- **TASK GOAL**:
Without changing a single word, output each entry.

- **RECORDS**:
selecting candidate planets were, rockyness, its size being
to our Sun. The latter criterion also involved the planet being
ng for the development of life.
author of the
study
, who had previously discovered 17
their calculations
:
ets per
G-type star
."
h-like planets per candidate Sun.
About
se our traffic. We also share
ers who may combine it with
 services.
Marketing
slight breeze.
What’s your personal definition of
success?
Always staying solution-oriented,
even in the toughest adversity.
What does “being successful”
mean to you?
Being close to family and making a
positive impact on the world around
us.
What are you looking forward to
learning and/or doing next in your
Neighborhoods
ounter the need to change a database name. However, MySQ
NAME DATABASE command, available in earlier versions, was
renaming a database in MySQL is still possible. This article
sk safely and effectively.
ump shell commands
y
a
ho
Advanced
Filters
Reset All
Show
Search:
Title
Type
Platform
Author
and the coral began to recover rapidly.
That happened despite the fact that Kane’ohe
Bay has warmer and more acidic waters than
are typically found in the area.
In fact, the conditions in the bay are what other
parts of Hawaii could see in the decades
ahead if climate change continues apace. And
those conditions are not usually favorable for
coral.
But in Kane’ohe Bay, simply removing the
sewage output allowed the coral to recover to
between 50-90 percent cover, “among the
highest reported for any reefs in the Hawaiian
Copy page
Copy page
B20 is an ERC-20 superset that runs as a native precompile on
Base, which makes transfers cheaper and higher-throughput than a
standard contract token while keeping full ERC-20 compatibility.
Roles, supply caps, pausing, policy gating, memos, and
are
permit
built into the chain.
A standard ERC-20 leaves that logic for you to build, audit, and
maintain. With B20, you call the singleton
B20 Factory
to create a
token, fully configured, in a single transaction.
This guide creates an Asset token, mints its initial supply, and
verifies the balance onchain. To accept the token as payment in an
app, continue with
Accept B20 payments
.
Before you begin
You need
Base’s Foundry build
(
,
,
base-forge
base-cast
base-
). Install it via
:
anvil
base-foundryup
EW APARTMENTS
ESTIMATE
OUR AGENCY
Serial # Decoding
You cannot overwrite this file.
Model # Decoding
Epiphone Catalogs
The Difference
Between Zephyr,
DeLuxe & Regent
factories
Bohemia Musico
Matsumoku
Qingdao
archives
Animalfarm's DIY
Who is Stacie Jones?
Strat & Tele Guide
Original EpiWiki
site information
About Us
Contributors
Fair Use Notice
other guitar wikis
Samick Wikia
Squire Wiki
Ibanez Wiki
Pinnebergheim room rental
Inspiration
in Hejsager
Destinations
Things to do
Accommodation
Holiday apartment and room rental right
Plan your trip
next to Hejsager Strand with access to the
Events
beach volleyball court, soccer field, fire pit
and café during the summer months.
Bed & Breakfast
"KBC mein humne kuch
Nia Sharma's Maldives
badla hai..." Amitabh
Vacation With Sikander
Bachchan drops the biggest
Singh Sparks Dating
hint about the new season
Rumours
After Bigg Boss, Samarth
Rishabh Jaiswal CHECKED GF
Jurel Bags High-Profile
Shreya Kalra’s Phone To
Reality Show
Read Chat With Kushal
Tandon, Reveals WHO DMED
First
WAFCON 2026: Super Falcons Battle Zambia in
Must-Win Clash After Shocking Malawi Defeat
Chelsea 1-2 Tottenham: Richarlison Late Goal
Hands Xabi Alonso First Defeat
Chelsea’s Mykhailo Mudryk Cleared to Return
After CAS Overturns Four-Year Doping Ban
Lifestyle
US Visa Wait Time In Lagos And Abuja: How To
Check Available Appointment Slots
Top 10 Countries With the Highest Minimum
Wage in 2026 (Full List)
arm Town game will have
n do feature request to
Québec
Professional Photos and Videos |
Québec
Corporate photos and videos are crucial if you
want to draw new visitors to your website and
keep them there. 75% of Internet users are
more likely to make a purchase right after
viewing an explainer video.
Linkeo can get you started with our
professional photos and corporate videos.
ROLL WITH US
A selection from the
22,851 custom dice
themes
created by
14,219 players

- **WRITTEN REPLY**:
selecting candidate planets were, rockyness, its size being
to our Sun. The latter criterion also involved the planet being
ng for the development of life.
author of the
study
, who had previously discovered 17
their calculations
:
ets per
G-type star
."
h-like planets per candidate Sun.
About
se our traffic. We also share
ers who may combine it with
 services.
Marketing
slight breeze.
What’s your personal definition of
success?
Always staying solution-oriented,
even in the toughest adversity.
What does “being successful”
mean to you?
Being close to family and making a
positive impact on the world around
us.
What are you looking forward to
learning and/or doing next in your
Neighborhoods
ounter the need to change a database name. However, MySQ
NAME DATABASE command, available in earlier versions, was
renaming a database in MySQL is still possible. This article
sk safely and effectively.
ump shell commands
y
a
ho
Advanced
Filters
Reset All
Show
Search:
Title
Type
Platform
Author
and the coral began to recover rapidly.
That happened despite the fact that Kane’ohe
Bay has warmer and more acidic waters than
are typically found in the area.
In fact, the conditions in the bay are what other
parts of Hawaii could see in the decades
ahead if climate change continues apace. And
those conditions are not usually favorable for
coral.
But in Kane’ohe Bay, simply removing the
sewage output allowed the coral to recover to
between 50-90 percent cover, “among the
highest reported for any reefs in the Hawaiian
Copy page
Copy page
B20 is an ERC-20 superset that runs as a native precompile on
Base, which makes transfers cheaper and higher-throughput than a
standard contract token while keeping full ERC-20 compatibility.
Roles, supply caps, pausing, policy gating, memos, and
are
permit
built into the chain.
A standard ERC-20 leaves that logic for you to build, audit, and
maintain. With B20, you call the singleton
B20 Factory
to create a
token, fully configured, in a single transaction.
This guide creates an Asset token, mints its initial supply, and
verifies the balance onchain. To accept the token as payment in an
app, continue with
Accept B20 payments
.
Before you begin
You need
Base’s Foundry build
(
,
,
base-forge
base-cast
base-
). Install it via
:
anvil
base-foundryup
EW APARTMENTS
ESTIMATE
OUR AGENCY
Serial # Decoding
You cannot overwrite this file.
Model # Decoding
Epiphone Catalogs
The Difference
Between Zephyr,
DeLuxe & Regent
factories
Bohemia Musico
Matsumoku
Qingdao
archives
Animalfarm's DIY
Who is Stacie Jones?
Strat & Tele Guide
Original EpiWiki
site information
About Us
Contributors
Fair Use Notice
other guitar wikis
Samick Wikia
Squire Wiki
Ibanez Wiki
Pinnebergheim room rental
Inspiration
in Hejsager
Destinations
Things to do
Accommodation
Holiday apartment and room rental right
Plan your trip
next to Hejsager Strand with access to the
Events
beach volleyball court, soccer field, fire pit
and café during the summer months.
Bed & Breakfast
"KBC mein humne kuch
Nia Sharma's Maldives
badla hai..." Amitabh
Vacation With Sikander
Bachchan drops the biggest
Singh Sparks Dating
hint about the new season
Rumours
After Bigg Boss, Samarth
Rishabh Jaiswal CHECKED GF
Jurel Bags High-Profile
Shreya Kalra’s Phone To
Reality Show
Read Chat With Kushal
Tandon, Reveals WHO DMED
First
WAFCON 2026: Super Falcons Battle Zambia in
Must-Win Clash After Shocking Malawi Defeat
Chelsea 1-2 Tottenham: Richarlison Late Goal
Hands Xabi Alonso First Defeat
Chelsea’s Mykhailo Mudryk Cleared to Return
After CAS Overturns Four-Year Doping Ban
Lifestyle
US Visa Wait Time In Lagos And Abuja: How To
Check Available Appointment Slots
Top 10 Countries With the Highest Minimum
Wage in 2026 (Full List)
arm Town game will have
n do feature request to
Québec
Professional Photos and Videos |
Québec
Corporate photos and videos are crucial if you
want to draw new visitors to your website and
keep them there. 75% of Internet users are
more likely to make a purchase right after
viewing an explainer video.
Linkeo can get you started with our
professional photos and corporate videos.
ROLL WITH US
A selection from the
22,851 custom dice
themes
created by
14,219 players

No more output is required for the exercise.